READING PASSAGE -
════════════════

Pretty much the tradeoff that you said. Harder to maintain an all in one box since things conflict with each other. That said, it's also harder to maintain 10 devices instead of 2. Usually, you want to segregate your services based on maintenance schedule. Something that you reboot once a year like your router probably shouldn't be on the same device as something that you might reboot every day, like home assistant, if you value your sanity.

Also, virtualization is pretty much dead-end now and will just make your life harder.

In terms of the easiest software available for self hosting, I would use a dedicated router and a dedicated nas, as those are fairly standalone and can be purchased as appliances. Then I would use a single machine with Debian or NixOS, and use it as a Kubernetes or Docker host. (Kubernetes is super easy with k3s and easier to maintain than Docker, but there's a higher barrier to entry as you'd have to write your services with Pod files instead of docker-compose files)

I wouldn't recommend something that tries to do everything, like Unraid, TrueNAS, or Proxmox, as they honestly obfuscate things and make things harder to maintain. Though they can be nice for DIY NASes.

If you're interested in high availability and clustering for a DIY NAS, you could even look into ceph/rook, which is what I'm using for my NAS, but it's like 20x the effort of just having a standard NFS appliance.

[–] shnizmuffin@lemmy.inbutts.lol 2 points 5 months ago (7 children)

I'm running an Unraid server. You can pop in and manage everything with the CLI like you would on traditional server OSes and it'll show your containers, images, orphans etc. in the GUI and throws alerts out of the box for utilization thresholds and power events. It's quite nice at a glance and gets the fuck out of the way the moment it's time to be a sysadmin.

Unraid brings some good things to the table, I wouldn't discount it completely.

[–] jlh@lemmy.jlh.name 6 points 5 months ago* (last edited 5 months ago) (6 children)

I'm well aware.

I was #8 on this list: https://web.archive.org/web/20240221094039/unraid.net/about

The way that Unraid manages Docker containers is really dumb, and it gets in your way SO MUCH. Orphans are not a normal Docker idea, it is something invented by Unraid. It actively makes managing containers harder, as there is no documented way to restore orphans if I recall correctly. Creating new containers is confusing and uses non-standard terminology, when docker-compose files have been standard for half a decade now. Unraid is a really bad container orchestrator with bad abstractions and no ability to do Infrastructure as Code. The only good thing is the GUI for monitoring containers.

════════════════

SET TASK 1 -
Copy the part of the self-hosting thread that starts at "I wouldn't recommend" and ends at "be a sysadmin.".
SET TASK 2 -
In the self-hosting thread, which operating systems are suggested for the single machine used as a Kubernetes or Docker host?

════════════════

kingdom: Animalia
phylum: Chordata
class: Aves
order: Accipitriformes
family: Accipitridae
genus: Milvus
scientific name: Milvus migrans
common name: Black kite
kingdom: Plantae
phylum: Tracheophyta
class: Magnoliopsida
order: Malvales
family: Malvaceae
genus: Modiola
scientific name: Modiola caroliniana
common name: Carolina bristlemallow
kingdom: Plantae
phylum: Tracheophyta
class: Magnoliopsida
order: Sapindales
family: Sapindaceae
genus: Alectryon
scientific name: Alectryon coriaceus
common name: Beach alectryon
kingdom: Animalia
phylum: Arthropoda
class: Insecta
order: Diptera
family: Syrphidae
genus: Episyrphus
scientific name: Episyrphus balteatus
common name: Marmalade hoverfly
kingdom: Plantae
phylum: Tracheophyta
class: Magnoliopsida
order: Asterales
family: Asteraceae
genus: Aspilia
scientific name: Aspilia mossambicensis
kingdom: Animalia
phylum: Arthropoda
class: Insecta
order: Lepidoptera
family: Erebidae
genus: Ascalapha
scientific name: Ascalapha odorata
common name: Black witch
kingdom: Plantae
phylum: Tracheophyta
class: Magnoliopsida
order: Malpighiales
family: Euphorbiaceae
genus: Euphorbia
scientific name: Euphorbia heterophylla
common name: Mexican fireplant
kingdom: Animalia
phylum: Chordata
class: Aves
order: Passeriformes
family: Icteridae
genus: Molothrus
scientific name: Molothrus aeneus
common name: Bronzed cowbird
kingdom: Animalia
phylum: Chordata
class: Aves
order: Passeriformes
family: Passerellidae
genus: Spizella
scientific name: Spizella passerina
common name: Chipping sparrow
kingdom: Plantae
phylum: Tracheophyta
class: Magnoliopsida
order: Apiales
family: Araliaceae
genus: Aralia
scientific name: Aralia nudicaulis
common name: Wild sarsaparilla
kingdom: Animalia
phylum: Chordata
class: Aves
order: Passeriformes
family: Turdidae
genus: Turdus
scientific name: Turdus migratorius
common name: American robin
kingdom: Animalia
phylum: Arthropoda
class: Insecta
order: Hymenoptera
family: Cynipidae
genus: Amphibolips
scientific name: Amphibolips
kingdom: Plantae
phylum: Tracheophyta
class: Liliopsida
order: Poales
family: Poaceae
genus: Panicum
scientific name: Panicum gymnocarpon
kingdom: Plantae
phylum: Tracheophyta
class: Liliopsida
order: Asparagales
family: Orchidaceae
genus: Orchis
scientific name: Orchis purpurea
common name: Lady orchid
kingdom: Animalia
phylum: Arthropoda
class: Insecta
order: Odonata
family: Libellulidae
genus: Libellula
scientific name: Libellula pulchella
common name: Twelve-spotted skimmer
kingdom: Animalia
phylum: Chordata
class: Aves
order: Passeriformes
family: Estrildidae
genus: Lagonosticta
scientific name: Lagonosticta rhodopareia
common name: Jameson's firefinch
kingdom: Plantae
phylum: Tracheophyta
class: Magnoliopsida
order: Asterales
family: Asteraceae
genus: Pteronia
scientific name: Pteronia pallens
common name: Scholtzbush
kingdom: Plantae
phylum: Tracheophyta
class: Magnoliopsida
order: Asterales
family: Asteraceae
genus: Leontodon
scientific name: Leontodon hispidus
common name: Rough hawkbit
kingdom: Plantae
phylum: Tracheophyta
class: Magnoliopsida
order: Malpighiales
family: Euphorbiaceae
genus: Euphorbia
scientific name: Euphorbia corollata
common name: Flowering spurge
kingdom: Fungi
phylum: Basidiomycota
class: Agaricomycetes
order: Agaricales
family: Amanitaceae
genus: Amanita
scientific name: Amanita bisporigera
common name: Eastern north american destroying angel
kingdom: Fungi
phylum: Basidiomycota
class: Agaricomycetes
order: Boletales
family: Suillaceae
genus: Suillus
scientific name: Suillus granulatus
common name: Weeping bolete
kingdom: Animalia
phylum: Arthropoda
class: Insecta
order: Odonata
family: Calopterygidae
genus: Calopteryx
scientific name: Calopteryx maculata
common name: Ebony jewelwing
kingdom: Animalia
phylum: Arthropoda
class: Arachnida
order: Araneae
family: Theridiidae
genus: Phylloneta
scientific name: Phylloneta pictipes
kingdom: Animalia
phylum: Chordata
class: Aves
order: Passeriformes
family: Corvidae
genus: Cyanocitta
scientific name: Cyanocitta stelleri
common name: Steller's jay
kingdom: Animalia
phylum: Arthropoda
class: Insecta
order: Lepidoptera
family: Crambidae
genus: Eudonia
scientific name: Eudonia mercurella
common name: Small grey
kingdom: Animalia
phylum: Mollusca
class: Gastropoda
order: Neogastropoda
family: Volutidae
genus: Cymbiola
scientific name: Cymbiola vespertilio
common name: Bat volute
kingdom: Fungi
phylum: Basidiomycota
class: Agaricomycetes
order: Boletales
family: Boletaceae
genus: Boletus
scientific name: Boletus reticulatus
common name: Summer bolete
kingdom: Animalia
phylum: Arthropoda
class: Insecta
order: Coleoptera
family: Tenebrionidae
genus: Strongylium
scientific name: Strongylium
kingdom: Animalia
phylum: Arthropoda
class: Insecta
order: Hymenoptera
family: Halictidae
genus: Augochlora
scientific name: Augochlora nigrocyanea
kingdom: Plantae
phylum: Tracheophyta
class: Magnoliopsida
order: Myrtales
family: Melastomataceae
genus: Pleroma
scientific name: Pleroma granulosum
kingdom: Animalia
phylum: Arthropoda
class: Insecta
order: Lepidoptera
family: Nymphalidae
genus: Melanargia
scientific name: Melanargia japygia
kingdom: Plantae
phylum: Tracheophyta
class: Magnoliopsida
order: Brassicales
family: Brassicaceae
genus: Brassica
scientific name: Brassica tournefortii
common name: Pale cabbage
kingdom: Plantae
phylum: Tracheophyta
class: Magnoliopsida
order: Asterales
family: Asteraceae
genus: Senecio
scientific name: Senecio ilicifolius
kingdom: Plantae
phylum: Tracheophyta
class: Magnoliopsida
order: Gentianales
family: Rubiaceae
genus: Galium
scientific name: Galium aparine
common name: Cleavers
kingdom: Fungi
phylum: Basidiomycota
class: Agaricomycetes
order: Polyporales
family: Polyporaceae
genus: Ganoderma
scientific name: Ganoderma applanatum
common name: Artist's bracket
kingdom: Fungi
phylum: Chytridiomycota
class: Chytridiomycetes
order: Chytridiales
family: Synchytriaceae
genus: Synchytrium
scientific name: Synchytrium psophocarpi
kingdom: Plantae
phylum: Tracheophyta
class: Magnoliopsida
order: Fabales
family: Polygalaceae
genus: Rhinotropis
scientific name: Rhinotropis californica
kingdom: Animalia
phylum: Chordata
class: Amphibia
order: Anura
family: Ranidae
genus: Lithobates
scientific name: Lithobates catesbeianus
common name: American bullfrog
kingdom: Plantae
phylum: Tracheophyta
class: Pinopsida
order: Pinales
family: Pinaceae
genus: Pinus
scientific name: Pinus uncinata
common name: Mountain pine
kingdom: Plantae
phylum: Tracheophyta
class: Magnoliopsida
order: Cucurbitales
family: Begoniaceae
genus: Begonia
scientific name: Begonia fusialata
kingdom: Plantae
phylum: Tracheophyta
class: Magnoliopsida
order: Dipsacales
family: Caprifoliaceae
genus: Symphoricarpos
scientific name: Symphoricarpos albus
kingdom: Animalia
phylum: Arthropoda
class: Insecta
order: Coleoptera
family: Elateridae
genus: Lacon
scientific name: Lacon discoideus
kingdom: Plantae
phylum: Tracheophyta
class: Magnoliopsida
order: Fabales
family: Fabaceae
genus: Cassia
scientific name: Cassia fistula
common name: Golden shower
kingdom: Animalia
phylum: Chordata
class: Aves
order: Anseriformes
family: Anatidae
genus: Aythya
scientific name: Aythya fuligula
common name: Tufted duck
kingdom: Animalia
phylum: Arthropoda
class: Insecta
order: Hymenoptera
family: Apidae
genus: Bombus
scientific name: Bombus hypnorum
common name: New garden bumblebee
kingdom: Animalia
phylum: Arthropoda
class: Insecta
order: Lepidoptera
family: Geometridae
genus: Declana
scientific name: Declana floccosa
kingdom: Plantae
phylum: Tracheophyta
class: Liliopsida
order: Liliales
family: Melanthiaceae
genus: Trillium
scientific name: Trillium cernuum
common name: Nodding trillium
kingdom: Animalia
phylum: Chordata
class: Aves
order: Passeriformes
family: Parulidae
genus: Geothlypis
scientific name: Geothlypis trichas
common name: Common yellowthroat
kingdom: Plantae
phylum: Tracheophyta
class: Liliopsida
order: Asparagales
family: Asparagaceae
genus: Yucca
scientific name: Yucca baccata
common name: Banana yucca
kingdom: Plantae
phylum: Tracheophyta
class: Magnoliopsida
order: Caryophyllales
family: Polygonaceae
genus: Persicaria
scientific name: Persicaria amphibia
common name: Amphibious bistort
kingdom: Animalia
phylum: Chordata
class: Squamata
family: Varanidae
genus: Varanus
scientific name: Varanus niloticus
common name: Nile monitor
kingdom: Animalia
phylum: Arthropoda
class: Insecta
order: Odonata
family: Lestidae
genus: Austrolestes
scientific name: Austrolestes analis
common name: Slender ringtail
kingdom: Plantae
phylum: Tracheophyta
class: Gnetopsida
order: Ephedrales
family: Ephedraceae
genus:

════════════════

TASK OUTPUT 1 -
I wouldn't recommend something that tries to do everything, like Unraid, TrueNAS, or Proxmox, as they honestly obfuscate things and make things harder to maintain. Though they can be nice for DIY NASes.

If you're interested in high availability and clustering for a DIY NAS, you could even look into ceph/rook, which is what I'm using for my NAS, but it's like 20x the effort of just having a standard NFS appliance.

[–] shnizmuffin@lemmy.inbutts.lol 2 points 5 months ago (7 children)

I'm running an Unraid server. You can pop in and manage everything with the CLI like you would on traditional server OSes and it'll show your containers, images, orphans etc. in the GUI and throws alerts out of the box for utilization thresholds and power events. It's quite nice at a glance and gets the fuck out of the way the moment it's time to be a sysadmin.

TASK OUTPUT 2 -
Debian or NixOS.